Slack notification policy runbook

System: GitHub Actions — Slack notification gate Owner: sre-agent Last reviewed: 2026-06-18

Policy summary

Slack notifications from CI/CD workflows are gated by a single repo-level Actions variable: SLACK_NOTIFY_LEVEL.

Variable value	Effect
(not set / any value except `all`)	Only loud-tier paths fire (see below)
`all`	Every Slack step fires as originally authored

The variable is intentionally unset by default post-gate deployment, which means the silenced tier produces no noise.

How to revert (re-enable all notifications)

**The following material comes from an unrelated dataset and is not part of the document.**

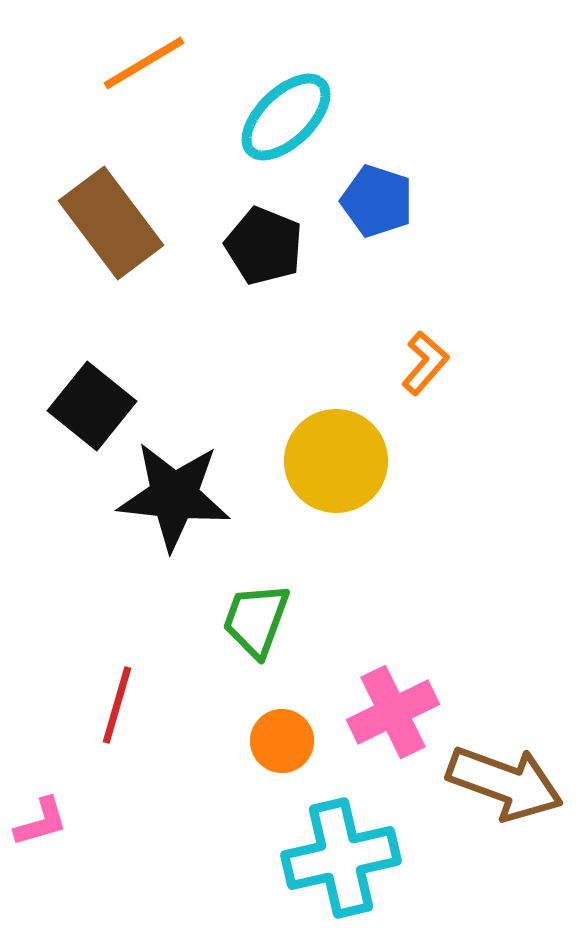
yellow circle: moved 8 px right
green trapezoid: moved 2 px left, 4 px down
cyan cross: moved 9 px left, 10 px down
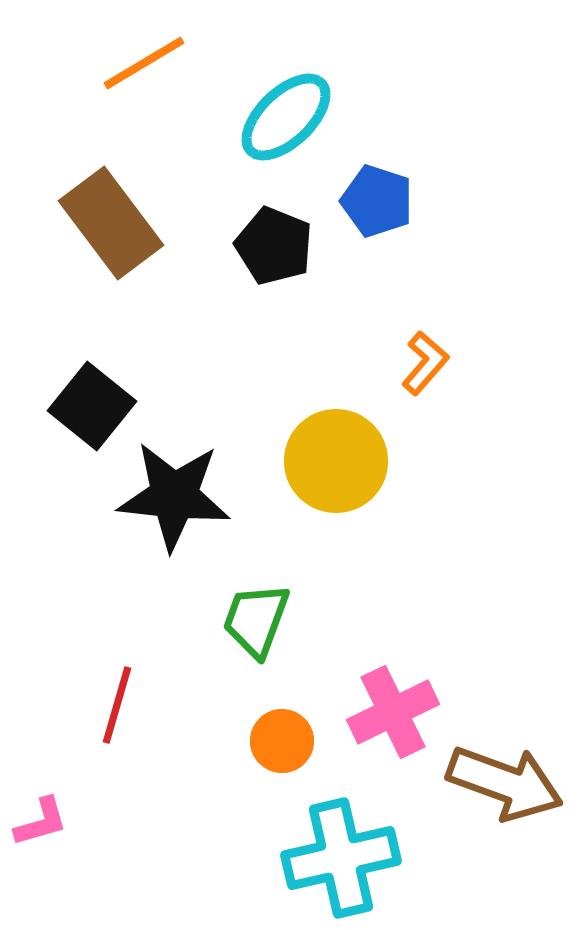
black pentagon: moved 10 px right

Go to the repo Settings → Secrets and variables → Actions → Variables tab.
Create or update SLACK_NOTIFY_LEVEL with value all.
Effective immediately on next workflow trigger — no deploy needed.

To silence again: delete the variable or set it to any other value.

Loud tier (always fires, gate does NOT apply)

These paths are never gated and remain loud regardless of SLACK_NOTIFY_LEVEL:

Workflow	What it posts	Channel / target
`nightly-security-scan.yml`	Alert when the scan job itself fails, is skipped, or cancelled (operational gap — a dark scan cannot be silenced)	`SLACK_WEBHOOK_URL`
`security-zap.yml`	Alert when ZAP scan job fails or is skipped	`SLACK_WEBHOOK_URL`
`synth-probe-waitlist.yml`	SEV2 alert when the prod waitlist API probe fails (customer-facing lead capture)	`SLACK_WEBHOOK_URL` → `#raxx-ops-alert-sev2`
`bcp-vault-snapshot-daily.yml`	Alert when the vault snapshot (BCP Win 3) fails — explicitly marked pageable in the workflow	`SLACK_WEBHOOK_URL`
`deploy-console.yml` (health check step only)	Immediate DM when the console prod health check fails post-deploy	`SLACK_BOT_TOKEN` → `D0AJ7K184TV`

Silenced tier (gated by `SLACK_NOTIFY_LEVEL == 'all'`)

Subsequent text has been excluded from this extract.